It's impossible to imagine a more perfect, best-selling union than the Sensuous Man and the Total Woman—unless, of course, one happens to live next door. Indeed, it was just that sort of there-goes-the-neighborhood frisson that shivered Whitefish Bay, one of Milwaukee's wealthiest (some would say, stuffiest) bedroom communities. Who would believe that their own staunchly Catholic Dick and Paula McDonald were the pseudonymous coauthors of Loving Free, one of the most successful, explicit and daring marital-relations manuals on the market?

Dick was, at 42, after all, president of a prominent public-relations and advertising firm. Paula, 38, was an artist, community volunteer and onetime PTA board member. But when their covers were blown, the McDonalds were nearly ridden out of Whitefish Bay on a non-commuter rail. Neighbors avoided Paula on the street and warned their children against playing with the McDonalds' four kids. Anonymous callers breathed obscenities over the phone. "We were getting lonelier and lonelier," Paula says." A lot of people were threatened. They can't sit down and talk about lawnmowers with you if they are worried that their faces are red." "We knew people were talking," Dick continues, "but no one confronted us." Finally, the McDonalds themselves cleared the air by going public in an affecting page one interview in the Milwaukee Journal.

Now, two years later, Paula reports their acceptance is "fantastic." Dick's p.r. billings are over $6 million a year (including Jerry Ford's victorious Wisconsin primary campaign in April). Both McDonalds have been active in the Catholic Youth Organization. And their Loving Free concepts are now in ever-increasing circulation via lectures, a newspaper column, plus syndicated radio and TV series. And this time they are proudly billing themselves not as "Jackie and Jeff Harrigan" (as in the book) but by their rightful names.

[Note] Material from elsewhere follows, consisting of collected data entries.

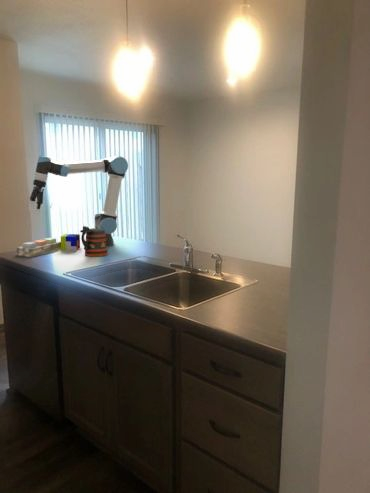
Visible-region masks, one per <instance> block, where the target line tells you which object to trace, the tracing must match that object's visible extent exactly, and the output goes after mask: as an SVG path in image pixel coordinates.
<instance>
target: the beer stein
mask: <svg viewBox="0 0 370 493" xmlns="http://www.w3.org/2000/svg"><path fill="white" fill-rule="evenodd" d="M79 232H80V233H81V235H80V241H81V243H82V245H83V249H84V255H85V256H87V257H91V258H94V257H97V258H99V257H106V256H108V250H109V249H108V246H106V234H105V230H103V228H101V229H100V228H95V227H93V228H92V227H91V228H90V227H88V226H86V225H83V226H82V230H81V229H80V231H79Z"/></svg>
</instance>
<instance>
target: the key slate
mask: <svg viewBox="0 0 370 493" xmlns="http://www.w3.org/2000/svg"><path fill="white" fill-rule="evenodd" d="M21 245H22V246H23V248H34V247H37V243H34V242H33V241H29V242H24V243H22V244H21Z"/></svg>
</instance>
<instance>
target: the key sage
mask: <svg viewBox="0 0 370 493" xmlns="http://www.w3.org/2000/svg"><path fill="white" fill-rule="evenodd" d="M42 240H46V241H47V243H48V244H51V243H55V242H56V241H57V238H55V237H47V238H43V239H42Z"/></svg>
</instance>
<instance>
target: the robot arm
mask: <svg viewBox="0 0 370 493" xmlns="http://www.w3.org/2000/svg"><path fill="white" fill-rule="evenodd" d="M128 169H129V163H128V160H127V159H126V158H125V157H123V156H120V155H116V156H111V157H108V158H103V159H102V158H101V159H100V160H91V161H79V162H78V161H77V162H65V163H63V162H62V163H59V162H56V161H52V158H50V157H48V156H45V155H44V156H43V155H40V156H38V159H37V162H36V168H35V172H34V179H33V183H32V185H33V189H32V191H31V193H30V197H29V200H30V202H29V207H28V211H30V212H34V214H35V215H40V211H41V206H42V204H43V203H44V191H45V189H44V188H46V185H47V180H48V174H53V175H55V176H59V177H66V178H67V177H68V175H75V174H86V173H99V172H102V173H103V174H105V173H107V175H108V182H107V189H106V196H105V200H104V206H103V209H102V211H101V212H100V213H95V214H94V228H100V229H101V228H103V230H105V234H106V246H107V247H109V246H113V245H114V244H115V241H114V239H113V235H112V234H113V233H114V232H115V231H116V230H117V229H118V223H117V219H118V218H117V217H118V215H117V213H116V212H117V209H118V208H117V207H118V202H119V196H120V192H121V185H122V180H123V179H124V178H126V177H125V175H126V173H127V171H128ZM34 208H35V209H34Z"/></svg>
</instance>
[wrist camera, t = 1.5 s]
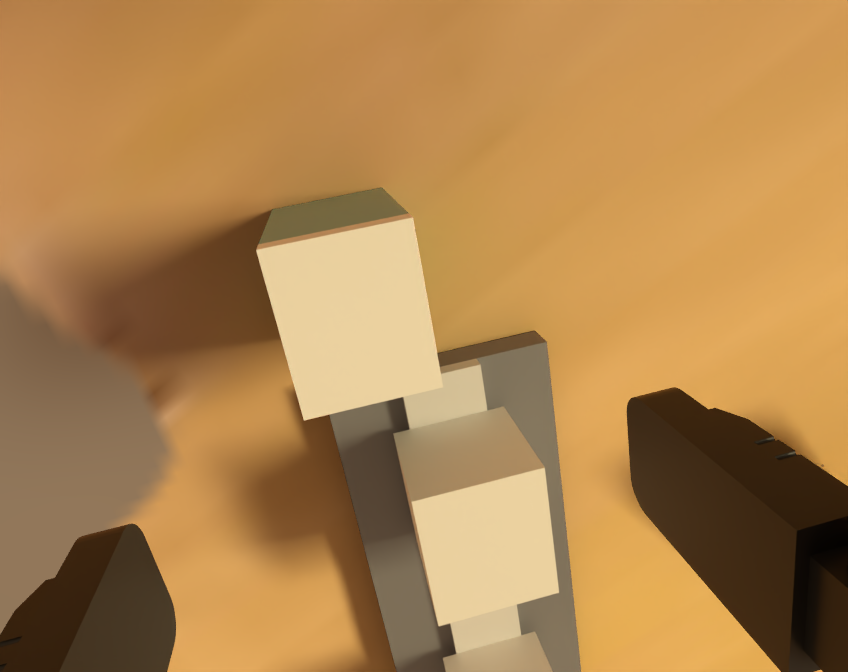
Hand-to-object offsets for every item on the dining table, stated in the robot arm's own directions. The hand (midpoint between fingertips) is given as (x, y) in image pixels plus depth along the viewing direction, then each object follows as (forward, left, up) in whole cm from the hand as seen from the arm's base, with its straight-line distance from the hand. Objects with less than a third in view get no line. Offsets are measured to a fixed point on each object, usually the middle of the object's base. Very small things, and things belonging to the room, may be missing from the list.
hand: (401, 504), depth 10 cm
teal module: (0, 0, -17) cm, 17 cm away
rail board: (+16, +3, -17) cm, 23 cm away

For all their bonanza from the million-selling publication and its spinoffs, the McDonalds are, in intent at least, missionary, not exploitative—unlike so much of their competition. They began by sharing, first for free at church and school discussion groups, their own painfully evolved solutions to the communication-and-sex hang-ups that nearly busted their own 16-year marriage. "We came from the whole schtick of the '50s" reflects Paula. "You know, 'Sex is dirty; bury it.' "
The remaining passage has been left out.